Individual DD entries do not need prioritizing (e.g. the MoSCoW scheme), as is the case with individual requirements. Nor would they be individually moved in or out of a project’s scope. This is because the priority and delivery of data-specific business needs are based on the functional capabilities that reference them. The priority of a DD entry is tied to the highest priority of the [in scope] functional capabilities that involve the entry. Similarly, an entry is in scope if utilized by at least one in-scope functional capability.

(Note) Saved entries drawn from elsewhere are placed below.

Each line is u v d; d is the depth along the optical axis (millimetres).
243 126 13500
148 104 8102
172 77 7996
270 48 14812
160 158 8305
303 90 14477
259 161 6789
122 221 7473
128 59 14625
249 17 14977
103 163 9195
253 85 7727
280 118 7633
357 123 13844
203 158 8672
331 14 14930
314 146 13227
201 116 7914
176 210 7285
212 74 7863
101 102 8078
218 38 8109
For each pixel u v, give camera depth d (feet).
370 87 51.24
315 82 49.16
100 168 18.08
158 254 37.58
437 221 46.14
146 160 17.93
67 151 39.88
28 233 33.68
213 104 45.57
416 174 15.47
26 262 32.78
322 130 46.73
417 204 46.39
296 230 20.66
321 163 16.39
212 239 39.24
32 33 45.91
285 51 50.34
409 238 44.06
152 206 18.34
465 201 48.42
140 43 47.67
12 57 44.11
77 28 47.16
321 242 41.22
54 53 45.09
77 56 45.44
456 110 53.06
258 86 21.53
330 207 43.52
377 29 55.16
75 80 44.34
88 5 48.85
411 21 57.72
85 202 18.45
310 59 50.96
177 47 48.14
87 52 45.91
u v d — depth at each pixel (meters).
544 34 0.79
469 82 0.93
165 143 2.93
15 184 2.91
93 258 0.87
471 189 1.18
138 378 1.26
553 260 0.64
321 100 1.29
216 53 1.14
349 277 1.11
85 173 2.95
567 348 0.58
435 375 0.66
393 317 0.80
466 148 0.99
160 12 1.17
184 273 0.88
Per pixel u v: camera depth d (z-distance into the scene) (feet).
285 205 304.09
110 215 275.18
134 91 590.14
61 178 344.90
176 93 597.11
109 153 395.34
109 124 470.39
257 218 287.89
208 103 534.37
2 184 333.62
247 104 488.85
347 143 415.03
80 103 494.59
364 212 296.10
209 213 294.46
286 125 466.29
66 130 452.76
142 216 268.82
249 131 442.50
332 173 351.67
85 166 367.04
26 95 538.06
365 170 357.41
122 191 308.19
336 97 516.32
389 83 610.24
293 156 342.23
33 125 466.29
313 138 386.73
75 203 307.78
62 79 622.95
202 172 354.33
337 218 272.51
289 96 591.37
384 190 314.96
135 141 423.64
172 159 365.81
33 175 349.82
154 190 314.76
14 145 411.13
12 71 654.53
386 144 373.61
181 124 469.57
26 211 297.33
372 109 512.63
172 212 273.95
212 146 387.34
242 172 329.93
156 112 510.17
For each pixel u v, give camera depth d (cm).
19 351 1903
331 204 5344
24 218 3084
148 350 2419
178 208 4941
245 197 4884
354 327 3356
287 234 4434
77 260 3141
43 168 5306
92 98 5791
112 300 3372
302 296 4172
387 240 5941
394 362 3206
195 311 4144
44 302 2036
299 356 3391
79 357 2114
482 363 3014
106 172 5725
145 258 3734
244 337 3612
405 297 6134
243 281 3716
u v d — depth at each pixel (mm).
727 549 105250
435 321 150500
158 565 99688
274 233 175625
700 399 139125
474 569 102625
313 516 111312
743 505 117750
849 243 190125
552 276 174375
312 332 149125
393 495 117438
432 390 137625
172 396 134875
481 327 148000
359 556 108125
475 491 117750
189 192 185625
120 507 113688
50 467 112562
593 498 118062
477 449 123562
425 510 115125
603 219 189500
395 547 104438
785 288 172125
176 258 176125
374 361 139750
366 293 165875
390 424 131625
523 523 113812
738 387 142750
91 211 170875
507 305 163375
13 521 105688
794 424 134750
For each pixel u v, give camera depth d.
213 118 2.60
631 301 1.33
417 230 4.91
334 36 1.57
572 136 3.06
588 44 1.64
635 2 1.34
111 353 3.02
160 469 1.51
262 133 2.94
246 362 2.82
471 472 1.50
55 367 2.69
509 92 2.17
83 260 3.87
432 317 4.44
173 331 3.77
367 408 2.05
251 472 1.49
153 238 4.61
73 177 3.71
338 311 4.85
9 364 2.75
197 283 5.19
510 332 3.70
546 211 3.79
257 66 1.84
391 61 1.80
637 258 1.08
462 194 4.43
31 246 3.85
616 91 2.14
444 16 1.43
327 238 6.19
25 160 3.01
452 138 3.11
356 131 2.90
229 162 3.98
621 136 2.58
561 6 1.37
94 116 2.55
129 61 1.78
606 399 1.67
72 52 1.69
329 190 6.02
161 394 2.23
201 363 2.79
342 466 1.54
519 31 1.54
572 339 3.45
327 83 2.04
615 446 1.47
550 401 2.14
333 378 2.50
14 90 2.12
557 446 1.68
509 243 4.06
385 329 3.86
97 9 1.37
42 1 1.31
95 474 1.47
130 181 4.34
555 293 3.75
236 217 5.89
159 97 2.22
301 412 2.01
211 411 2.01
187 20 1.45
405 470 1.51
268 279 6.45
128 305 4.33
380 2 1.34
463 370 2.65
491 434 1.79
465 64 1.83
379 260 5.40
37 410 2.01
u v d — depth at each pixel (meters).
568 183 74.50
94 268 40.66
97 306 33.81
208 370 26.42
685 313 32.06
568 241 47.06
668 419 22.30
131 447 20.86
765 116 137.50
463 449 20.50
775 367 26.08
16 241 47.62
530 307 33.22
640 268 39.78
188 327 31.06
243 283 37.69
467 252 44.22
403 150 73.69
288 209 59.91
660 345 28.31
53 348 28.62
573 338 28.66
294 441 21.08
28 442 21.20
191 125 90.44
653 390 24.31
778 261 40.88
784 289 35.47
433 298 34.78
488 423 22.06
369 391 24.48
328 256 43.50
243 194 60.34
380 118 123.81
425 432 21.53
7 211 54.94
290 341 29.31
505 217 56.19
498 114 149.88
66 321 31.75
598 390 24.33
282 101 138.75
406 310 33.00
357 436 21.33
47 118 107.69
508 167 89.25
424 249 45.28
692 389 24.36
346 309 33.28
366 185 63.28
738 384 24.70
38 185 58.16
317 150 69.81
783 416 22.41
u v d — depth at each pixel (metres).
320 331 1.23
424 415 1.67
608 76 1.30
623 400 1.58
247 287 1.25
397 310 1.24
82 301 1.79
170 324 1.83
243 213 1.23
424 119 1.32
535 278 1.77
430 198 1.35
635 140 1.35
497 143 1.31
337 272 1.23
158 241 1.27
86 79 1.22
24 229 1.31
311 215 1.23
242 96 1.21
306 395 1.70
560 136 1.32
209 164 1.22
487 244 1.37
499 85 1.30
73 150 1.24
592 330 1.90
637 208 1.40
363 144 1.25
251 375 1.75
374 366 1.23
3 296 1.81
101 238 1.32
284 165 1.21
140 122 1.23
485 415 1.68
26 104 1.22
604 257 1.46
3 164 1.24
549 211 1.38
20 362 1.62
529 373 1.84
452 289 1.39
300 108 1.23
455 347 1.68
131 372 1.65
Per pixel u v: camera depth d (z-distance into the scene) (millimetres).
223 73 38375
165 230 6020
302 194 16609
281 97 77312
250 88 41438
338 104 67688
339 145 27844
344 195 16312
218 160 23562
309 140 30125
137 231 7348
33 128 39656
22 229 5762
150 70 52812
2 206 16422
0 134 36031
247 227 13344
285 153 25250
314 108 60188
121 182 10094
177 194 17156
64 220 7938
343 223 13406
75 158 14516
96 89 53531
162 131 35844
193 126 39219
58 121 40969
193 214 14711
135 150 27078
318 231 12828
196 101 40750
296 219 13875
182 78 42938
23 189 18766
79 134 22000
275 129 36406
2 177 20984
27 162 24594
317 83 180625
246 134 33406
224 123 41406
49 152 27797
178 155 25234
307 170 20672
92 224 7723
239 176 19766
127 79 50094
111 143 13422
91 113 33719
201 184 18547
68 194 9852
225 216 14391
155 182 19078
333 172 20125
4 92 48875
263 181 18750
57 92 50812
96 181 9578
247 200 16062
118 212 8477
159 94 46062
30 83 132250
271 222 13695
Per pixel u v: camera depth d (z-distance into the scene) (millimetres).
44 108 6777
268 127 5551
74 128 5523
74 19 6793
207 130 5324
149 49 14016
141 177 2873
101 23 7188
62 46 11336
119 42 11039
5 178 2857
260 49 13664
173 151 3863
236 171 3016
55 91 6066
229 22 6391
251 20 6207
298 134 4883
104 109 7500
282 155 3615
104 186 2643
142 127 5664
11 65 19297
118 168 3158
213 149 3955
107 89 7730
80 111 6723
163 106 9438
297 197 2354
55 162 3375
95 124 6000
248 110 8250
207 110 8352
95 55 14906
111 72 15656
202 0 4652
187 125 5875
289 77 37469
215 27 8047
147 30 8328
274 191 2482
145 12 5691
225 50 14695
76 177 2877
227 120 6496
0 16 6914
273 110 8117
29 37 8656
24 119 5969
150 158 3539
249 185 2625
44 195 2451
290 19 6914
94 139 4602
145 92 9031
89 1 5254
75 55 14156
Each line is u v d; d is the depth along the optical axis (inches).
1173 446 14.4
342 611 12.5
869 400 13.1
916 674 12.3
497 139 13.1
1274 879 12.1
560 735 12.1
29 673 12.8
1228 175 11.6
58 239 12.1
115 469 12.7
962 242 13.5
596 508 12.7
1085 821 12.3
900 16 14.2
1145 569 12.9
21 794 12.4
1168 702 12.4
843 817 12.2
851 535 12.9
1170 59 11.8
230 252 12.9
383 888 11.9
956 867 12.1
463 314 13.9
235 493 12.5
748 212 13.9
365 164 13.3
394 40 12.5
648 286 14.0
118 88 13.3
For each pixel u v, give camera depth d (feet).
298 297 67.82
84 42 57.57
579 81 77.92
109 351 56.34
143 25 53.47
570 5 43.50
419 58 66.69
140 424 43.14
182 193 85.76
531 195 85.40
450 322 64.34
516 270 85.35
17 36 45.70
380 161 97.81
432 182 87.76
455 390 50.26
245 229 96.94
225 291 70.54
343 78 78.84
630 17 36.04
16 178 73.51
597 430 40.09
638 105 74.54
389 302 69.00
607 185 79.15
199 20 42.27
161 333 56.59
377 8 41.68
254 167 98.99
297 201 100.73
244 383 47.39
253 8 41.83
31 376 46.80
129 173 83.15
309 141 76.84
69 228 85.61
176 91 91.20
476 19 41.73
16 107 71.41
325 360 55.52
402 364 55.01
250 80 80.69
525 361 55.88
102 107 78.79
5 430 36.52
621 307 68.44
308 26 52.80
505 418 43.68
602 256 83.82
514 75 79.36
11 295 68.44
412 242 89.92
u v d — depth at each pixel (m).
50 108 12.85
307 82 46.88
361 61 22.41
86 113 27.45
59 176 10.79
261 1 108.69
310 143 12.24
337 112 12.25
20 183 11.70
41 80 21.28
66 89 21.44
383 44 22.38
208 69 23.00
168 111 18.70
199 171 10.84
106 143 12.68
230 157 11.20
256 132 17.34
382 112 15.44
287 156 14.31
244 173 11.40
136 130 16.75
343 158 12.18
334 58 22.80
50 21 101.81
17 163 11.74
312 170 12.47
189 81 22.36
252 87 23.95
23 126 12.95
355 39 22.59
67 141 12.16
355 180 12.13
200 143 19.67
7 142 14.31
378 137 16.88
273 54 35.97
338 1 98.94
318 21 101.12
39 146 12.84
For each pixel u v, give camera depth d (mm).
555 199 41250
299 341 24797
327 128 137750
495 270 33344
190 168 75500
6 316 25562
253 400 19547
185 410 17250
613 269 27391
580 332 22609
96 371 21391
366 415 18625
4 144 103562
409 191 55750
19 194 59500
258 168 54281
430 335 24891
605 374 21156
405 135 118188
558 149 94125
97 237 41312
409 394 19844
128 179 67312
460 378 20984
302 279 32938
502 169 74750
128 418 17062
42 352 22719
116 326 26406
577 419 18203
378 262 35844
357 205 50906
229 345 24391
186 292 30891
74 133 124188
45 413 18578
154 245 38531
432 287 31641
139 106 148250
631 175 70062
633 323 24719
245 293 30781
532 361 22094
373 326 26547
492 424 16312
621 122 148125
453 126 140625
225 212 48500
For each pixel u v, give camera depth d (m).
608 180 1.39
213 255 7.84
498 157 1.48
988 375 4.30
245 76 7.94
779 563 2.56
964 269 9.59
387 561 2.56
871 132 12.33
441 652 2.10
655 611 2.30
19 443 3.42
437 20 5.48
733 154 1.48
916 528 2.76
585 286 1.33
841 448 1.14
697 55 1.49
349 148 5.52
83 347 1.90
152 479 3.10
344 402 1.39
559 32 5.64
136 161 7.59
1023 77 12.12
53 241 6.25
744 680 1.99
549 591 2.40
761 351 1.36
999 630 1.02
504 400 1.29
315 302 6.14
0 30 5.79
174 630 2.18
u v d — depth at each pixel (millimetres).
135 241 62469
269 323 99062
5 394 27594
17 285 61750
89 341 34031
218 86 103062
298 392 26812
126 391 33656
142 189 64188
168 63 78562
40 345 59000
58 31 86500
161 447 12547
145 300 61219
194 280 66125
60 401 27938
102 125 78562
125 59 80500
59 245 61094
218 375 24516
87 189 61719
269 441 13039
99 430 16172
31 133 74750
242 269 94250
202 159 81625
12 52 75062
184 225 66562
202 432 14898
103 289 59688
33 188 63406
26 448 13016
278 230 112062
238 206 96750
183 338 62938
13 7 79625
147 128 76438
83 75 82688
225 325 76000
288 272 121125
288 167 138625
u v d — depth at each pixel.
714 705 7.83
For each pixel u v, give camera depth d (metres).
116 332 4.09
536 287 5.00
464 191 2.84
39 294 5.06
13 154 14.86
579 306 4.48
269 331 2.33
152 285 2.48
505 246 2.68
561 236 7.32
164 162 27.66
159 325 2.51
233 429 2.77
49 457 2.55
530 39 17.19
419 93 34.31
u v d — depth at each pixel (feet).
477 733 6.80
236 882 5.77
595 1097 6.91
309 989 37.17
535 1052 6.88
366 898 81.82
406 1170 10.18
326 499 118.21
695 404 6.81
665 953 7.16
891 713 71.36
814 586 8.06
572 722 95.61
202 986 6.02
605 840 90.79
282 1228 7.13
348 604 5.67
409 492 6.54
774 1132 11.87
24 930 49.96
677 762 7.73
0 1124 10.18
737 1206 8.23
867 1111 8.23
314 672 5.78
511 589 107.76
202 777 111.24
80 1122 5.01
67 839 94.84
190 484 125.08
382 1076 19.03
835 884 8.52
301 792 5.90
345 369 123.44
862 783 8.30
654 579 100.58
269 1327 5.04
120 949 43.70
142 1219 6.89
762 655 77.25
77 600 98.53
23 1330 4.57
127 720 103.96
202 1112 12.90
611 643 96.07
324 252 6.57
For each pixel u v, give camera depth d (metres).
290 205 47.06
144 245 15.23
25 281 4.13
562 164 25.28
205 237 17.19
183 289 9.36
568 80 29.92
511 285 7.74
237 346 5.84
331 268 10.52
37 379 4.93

A DD would ideally be used by multiple projects. If so, entries must be change-managed. For a given project, entries that represent new or updated data-specific business needs for persistent data can be represented by a single transitional requirement (the IIBA® BABOK® V3 term), such as the following:

The system shall be able to store, update, and retrieve records, and the fields they contain, as identified in the Data Dictionary - Version N.N dated dd mmm yyyy.

The reason just one requirement is needed is that a new or updated database schema is a single deliverable. It needs to be implemented in time for the development of the functional capabilities to begin.

End of Overview

Hopefully this article has achieved its objective of demonstrating how a data dictionary can be used as a tool for representing the appropriate level of detail associated with data-specific business needs. This article has touched on some, but not all, DD concepts. If what has been demonstrated makes sense, the reader is encouraged to spend additional time with the Trips-R-You Flight Booking Case Study and examples the Trips-R-You Data Dictionary contains.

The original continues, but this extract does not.